The military attire and heroic pose of Bolívar, shown with one hand tucked inside his jacket and his body positioned at an angle, recall the portrait of Napoleon. Though both portraits represent interiors—far from any battle—Bolívar and Napoleon proudly wear their military uniforms. The military heroism of Bolívar is further accentuated by the red banner of text at the top, which reads “Peru recalls the heroic deeds revered to its Liberator.” Painted in 1830, the year of Bolívar’s death, Gil de Castro depicts an aging yet noble Bolívar, quite different from the young liberator seen in Figueroa’s earlier portrait (top of page). The strong similarities between Portrait of Bolívar in Bogotá and The Emperor Napoleon in His Study at the Tuileries, as well as with other full-length portraits of military generals, suggest that even after independence Latin American artists continued to look to Europe for artistic models.
History Painting
While portraiture could capture the personality and physical features of a hero, its potential to convey narrative was limited. History painting solved this problem, allowing artists to record the pivotal battles or moments in the wars of independence. Additionally, and perhaps more importantly, history painting was often imbued with moral lessons about heroism and patriotism. As a result, in European art it was considered the most elevated genre of painting—above still life, landscape, and portraiture.
Historical subjects were also painted by some of the same artists who created portraits of the heroes of Latin American independence. This was the case with the Colombian creole painter José María Espinosa, a largely self-taught artist who specialized in miniature portraits, but who had also served in General Nariño’s Campaign of the South. Painted from memory but based on first-hand experience, Espinosa memorialized the battle of Palo River. Probably due to his lack of experience with this new genre, Espinosa organized his composition as if it were a landscape.
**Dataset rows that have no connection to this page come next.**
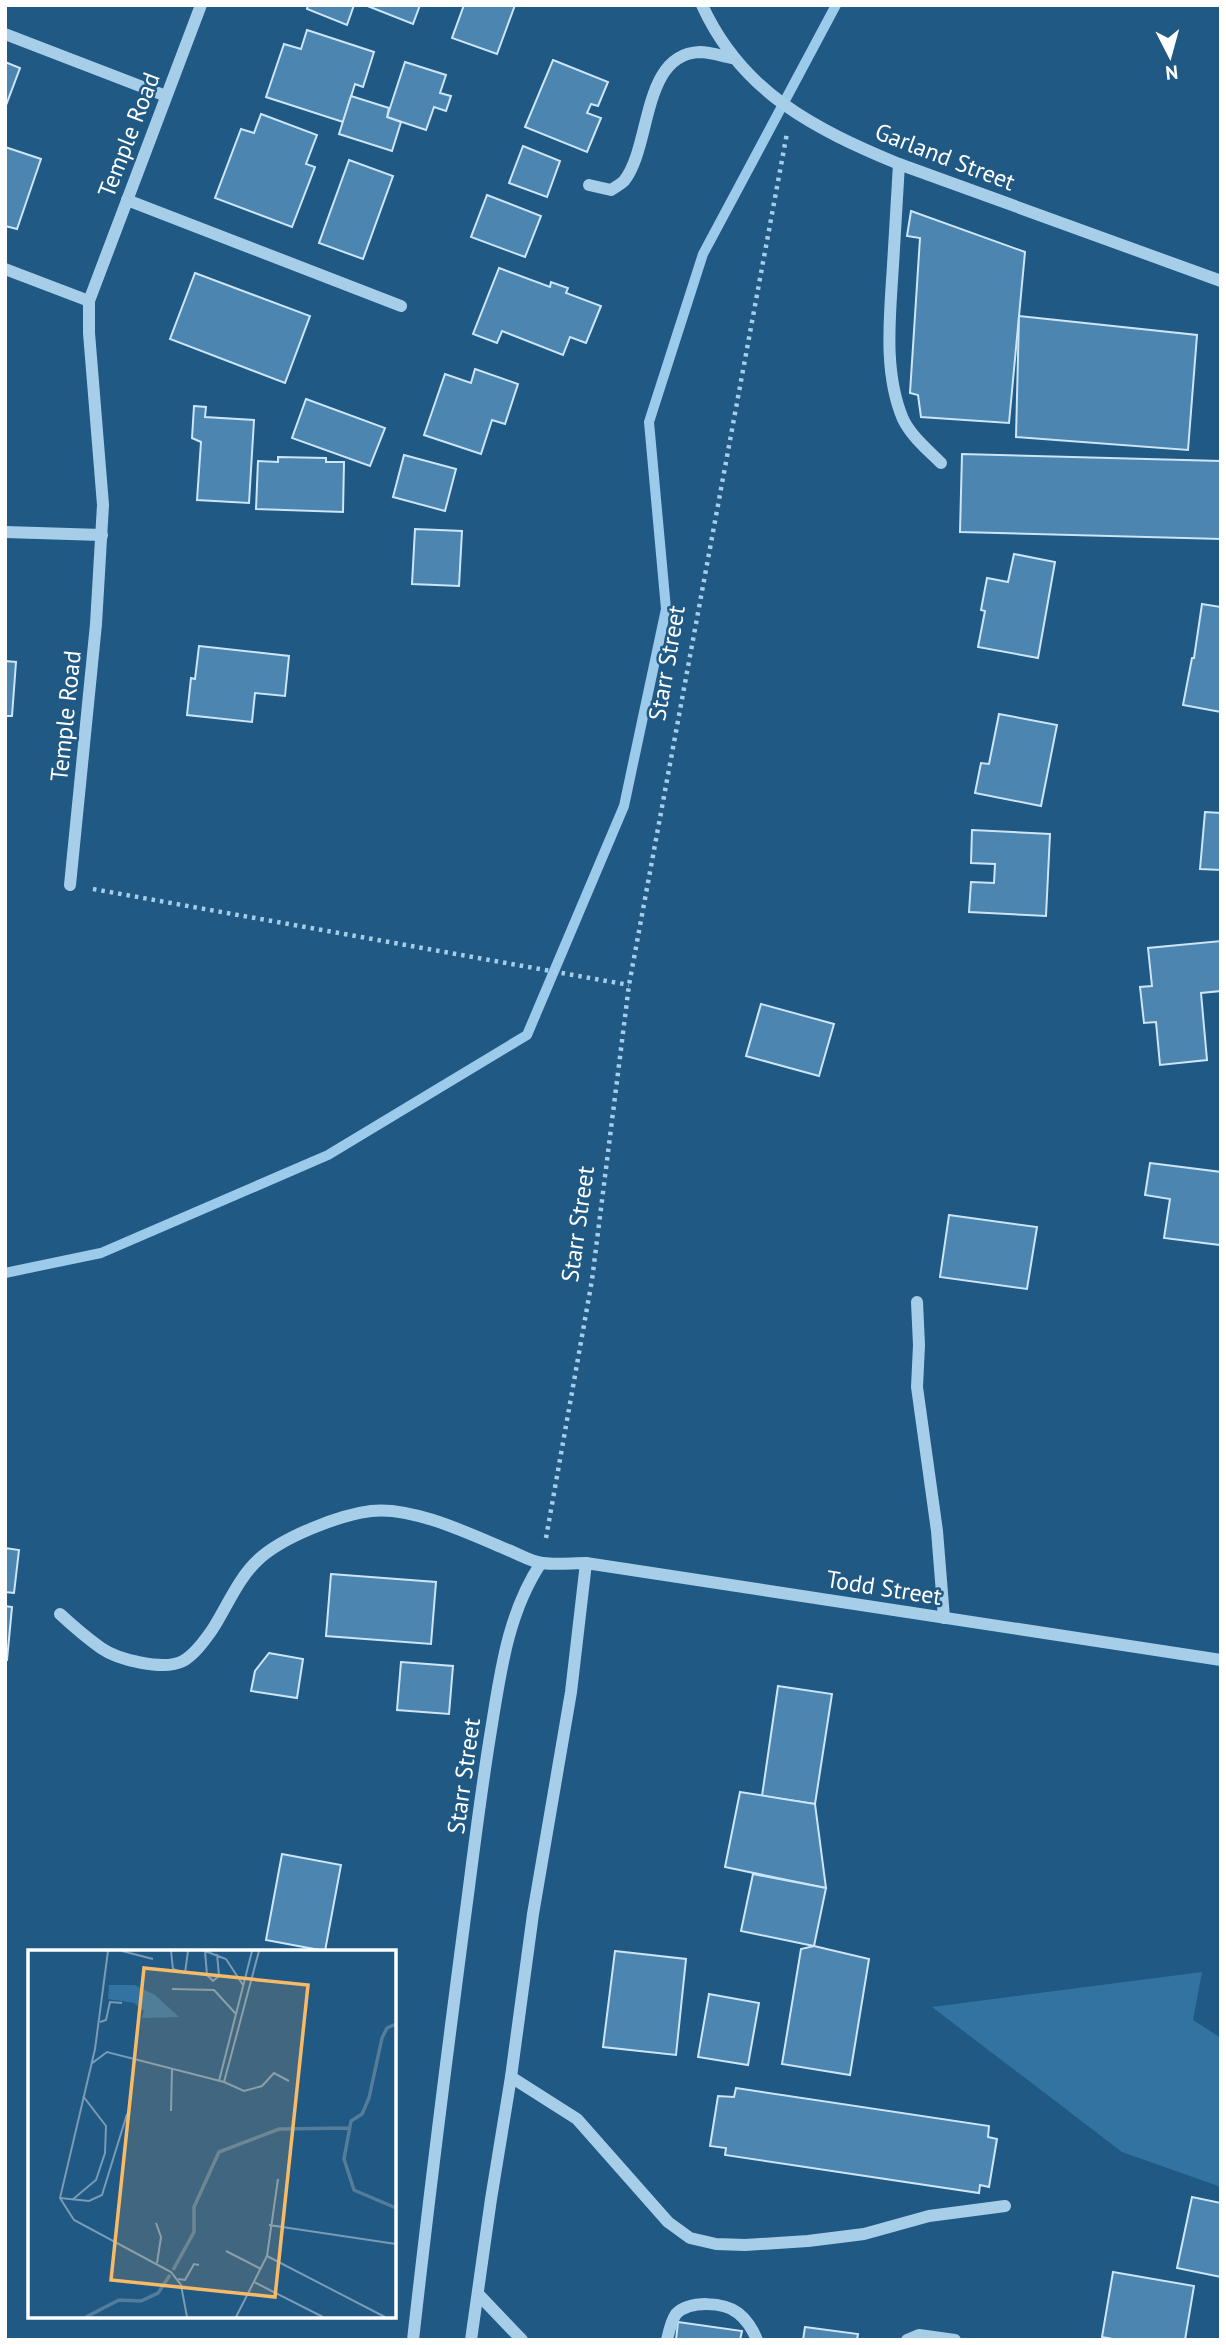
<svg xmlns="http://www.w3.org/2000/svg" width="1226" height="2345" font-family="'PT Sans',sans-serif">
<rect width="100%" height="100%" fill="#205984"/>
<path fill="#3373a2" d="M1202,1972L1193,2020L1221,2038V2187L1122,2152L932,2007Z"/>
<g fill="none" stroke-linecap="round" stroke-linejoin="round">
<path stroke="#9bcaeb" stroke-width="10" d="M5,1273L101,1253L328,1155L527,1035L624,806L666,609L649,422L703,254L836,5"/>
</g>
<g fill="#4c85af" stroke="#cce5f7" stroke-width="2">
<path d="M308,5H354L347,25L307,9Z"/>
<path d="M365,5H420L413,24Z"/>
<path d="M464,5H515L497,54L452,38Z"/>
<path d="M307,30L374,52L363,87L355,84L343,122L266,97L284,44L301,49Z"/>
<path d="M553,60L608,82L598,106L591,104L587,113L601,118L587,152L525,127Z"/>
<path d="M5,62L20,68L5,108Z"/>
<path d="M405,62L446,75L440,93L451,96L446,111L434,107L426,130L387,117Z"/>
<path d="M351,96L389,108L387,117L401,122L392,151L339,134Z"/>
<path d="M261,114L317,135L306,164L315,167L292,227L215,198L241,129L254,133Z"/>
<path d="M523,146L560,161L547,197L509,183Z"/>
<path d="M5,147L41,159L17,229L5,226Z"/>
<path d="M349,160L393,176L363,259L319,243Z"/>
<path d="M487,195L541,216L525,257L471,237Z"/>
<path d="M911,211L1025,252L1009,423L921,417L918,395L910,393L920,238L907,236Z"/>
<path d="M499,268L550,287L551,282L568,288L566,293L601,306L586,343L570,337L563,355L502,331L497,343L473,334Z"/>
<path d="M195,273L310,316L285,383L170,339Z"/>
<path d="M1019,316L1197,335L1188,450L1016,437Z"/>
<path d="M475,369L518,384L505,424L492,420L481,454L424,435L445,374L471,383Z"/>
<path d="M306,399L385,428L370,466L292,438Z"/>
<path d="M194,406L206,407L205,417L254,420L249,503L197,500L201,442L192,438Z"/>
<path d="M962,454L1221,461V539L960,532Z"/>
<path d="M404,455L456,469L445,511L393,497Z"/>
<path d="M278,457L326,458V462H344L343,512L256,509L258,461L278,462Z"/>
<path d="M415,529L462,531L459,586L412,584Z"/>
<path d="M1014,554L1055,562L1038,658L978,647L985,611L981,610L987,578L1008,582Z"/>
<path d="M1202,604L1221,607V712L1183,705L1192,658H1194Z"/>
<path d="M199,646L289,656L285,696L255,693L252,722L187,715L191,678L195,679Z"/>
<path d="M5,661L16,662L12,716H5Z"/>
<path d="M999,714L1057,725L1041,806L975,793L981,763L989,764Z"/>
<path d="M1205,812L1221,813V870L1200,869Z"/>
<path d="M972,830L1050,834L1046,916L969,912L971,882L994,883L995,864L971,863Z"/>
<path d="M1221,941V991L1201,993L1207,1060L1160,1065L1156,1022L1144,1023L1140,987L1152,986L1148,948Z"/>
<path d="M761,1004L834,1024L819,1076L746,1056Z"/>
<path d="M1150,1163L1221,1172L1220,1245L1164,1238L1170,1199L1145,1195Z"/>
<path d="M949,1215L1037,1227L1027,1289L940,1277Z"/>
<path d="M5,1548L19,1550L14,1593L5,1592Z"/>
<path d="M331,1574L436,1582L431,1644L326,1636Z"/>
<path d="M5,1606L12,1607L7,1660H5Z"/>
<path d="M269,1653L303,1659L297,1698L251,1691L255,1671Z"/>
<path d="M401,1662L453,1666L449,1714L397,1710Z"/>
<path d="M778,1686L832,1694L815,1804L762,1796Z"/>
<path d="M740,1792L815,1804L826,1888L725,1867Z"/>
<path d="M282,1854L341,1865L325,1951L266,1940Z"/>
<path d="M753,1874L826,1888L814,1946L741,1931Z"/>
<path d="M814,1946L869,1959L850,2075L782,2064L801,1949Z"/>
<path d="M615,1951L686,1959L676,2055L603,2047Z"/>
<path d="M709,1994L759,2003L748,2065L698,2057Z"/>
<path d="M736,2088L989,2126L988,2137L997,2139L989,2187L980,2185L979,2193L725,2155L726,2148L710,2146L718,2096L734,2097Z"/>
<path d="M1192,2197L1221,2203V2277L1177,2268Z"/>
<path d="M1113,2272L1194,2286L1185,2340H1118L1102,2337Z"/>
<path d="M678,2322L742,2331L740,2340H676Z"/>
<path d="M805,2327L858,2334L857,2340H803Z"/>
</g>
<g fill="none" stroke-linecap="round" stroke-linejoin="round">
<g stroke="#a7cee9" stroke-width="4.5" stroke-dasharray="3.5 5" stroke-linecap="butt">
<path d="M93,889L629,985"/>
<path d="M546,1538L592,1280L629,985L787,133"/>
</g>
<g stroke="#a7cee9" stroke-width="12">
<path d="M702,5C742,93 815,129 899,164L1221,281"/>
<path d="M5,34L166,96"/>
<path d="M899,164C897,198 895,232 893,265C890,315 883,372 903,419C911,436 928,450 941,463"/>
<path d="M589,185L611,190C615,187 620,185 624,181C652,146 641,54 700,52C710,52 722,56 732,58"/>
<path d="M127,200L401,306"/>
<path d="M5,269L89,301"/>
<path d="M5,532L102,535"/>
<path d="M70,885L96,624L103,505L89,333V301L201,5"/>
<path d="M917,1302L919,1345L917,1387L937,1531L944,1618"/>
<path d="M60,1614C73,1626 87,1638 101,1648C118,1660 164,1671 183,1661C195,1654 204,1641 212,1630C227,1607 238,1578 259,1559C283,1537 339,1515 371,1511C412,1506 470,1534 508,1550C519,1554 531,1562 543,1563C556,1565 572,1563 586,1563L1221,1660"/>
<path d="M511,2077L577,2119L668,2222L690,2238L716,2244L745,2245L808,2241L864,2234L929,2216L1005,2206"/>
<path d="M479,2295L522,2340"/>
<path d="M413,2340C430,2188 449,2038 469,1887C476,1832 483,1778 492,1724C501,1668 509,1611 541,1563"/>
<path d="M471,2340L491,2199L511,2077L533,1914L571,1692L586,1563"/>
<path d="M667,2340C669,2331 671,2321 676,2314C690,2300 724,2302 738,2313C747,2320 753,2330 757,2340"/>
<path d="M907,2340L919,2335L955,2340"/>
</g>
</g>
<g text-anchor="middle" stroke-width="5" stroke-linejoin="round" paint-order="stroke">
<g font-size="24" fill="#fff" stroke="#205984">
<text transform="translate(129 135) rotate(-69)" y="8">Temple Road</text>
<text transform="translate(945 157) rotate(21)" y="8">Garland Street</text>
<text transform="translate(667 663) rotate(-80)" y="8">Starr Street</text>
<text transform="translate(66 716) rotate(-84)" y="8">Temple Road</text>
<text transform="translate(578 1224) rotate(-82)" y="8">Starr Street</text>
<text transform="translate(884 1588) rotate(9)" y="8">Todd Street</text>
<text transform="translate(464 1776) rotate(-82)" y="8">Starr Street</text>
</g>
</g>
<g transform="translate(28 1950)">
<rect width="368" height="368" fill="#205984"/>
<path d="M81,35H107L127,45L151,67L114,68L116,61L106,53L80,49Z" fill="#3373a2"/>
<path fill="none" stroke="#547d9b" stroke-width="3.5" d="M368,74L359,78L354,88L341,148L334,164L323,171L316,209L326,240L368,258M145,320L166,282V257L191,202L251,179L323,178M58,367L91,350L113,351L130,343L142,325"/>
<path fill="none" stroke="#799bb5" stroke-width="2" d="M80,1L67,99L32,248L46,270L143,322L153,335L159,367M94,1L125,9M143,1L145,19L157,23L160,1M177,1L179,25L185,31L191,26L189,4M177,1L198,9L215,35M144,39L186,40L208,64M72,72L78,70L82,52L94,53M63,114L79,102L196,132L216,141L234,136L246,123L261,131M191,131L224,1M196,132L231,1M143,161L144,119M32,248L61,251L74,245L99,164M44,250L68,230L77,203L78,176L55,146M128,273L133,287L129,313M241,275L368,294M198,301L233,319M239,306L357,367M150,329L157,330L166,314L171,315M226,332L295,367M208,367L239,306L250,229"/>
<path fill="#f7bb68" fill-opacity="0.15" stroke="#f7bb68" stroke-width="3.5" d="M116,18L280,35L247,347L83,330Z"/>
<rect width="368" height="368" fill="none" stroke="#fff" stroke-width="3.5"/>
</g>
<rect width="1226" height="2345" fill="none" stroke="#ffffff" stroke-width="14"/>
<g transform="translate(1170 56) rotate(174)" stroke="#205984" stroke-width="5" paint-order="stroke">
<path d="M0-5L12 26L0 18L-12 26Z" fill="#ffffff"/>
<text y="-10" font-size="19" font-weight="bold" text-anchor="middle" fill="#ffffff">N</text>
</g>
</svg>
Focusing on the topography and vegetation of Colombia rather than on particular military heroes and pivotal moments, Espinosa’s Battle of Palo River (above) is better understood as a landscape view rather than a representation of the particulars of an historical event. His landscapist approach is also reflected in his handling of the composition, in which he delineates foreground, middle ground, and background, creating an illusionistic sense of deep space. In the foreground, the ground closest to the viewer, two military soldiers energetically ride on horseback, while in the middle ground the battle intensifies near the river, all culminating in a peaceful sunset. The cropped tree positioned at right frames the event, which unfolds in various stages culminating in the background.
The end of Gran Colombia
Despite the ambition of Gran Colombia, it remained politically complex, and worsened when Bolívar proclaimed himself dictator in 1828, a move he justified by pointing to insurrections. He became increasingly unpopular and that same year survived an assassination attempt. After 1828, Bolívar retreated to Santa Marta, Colombia where he died in 1830 while awaiting voluntary exile in Europe. Despite his attempts to create unity, and with the wars of independence now over, Latin American countries no longer saw a reason for partnership. Gran Colombia dissolved in 1830, and in the ensuing decades the countries of Colombia, Venezuela, Ecuador and Panama, as we know them today, were established.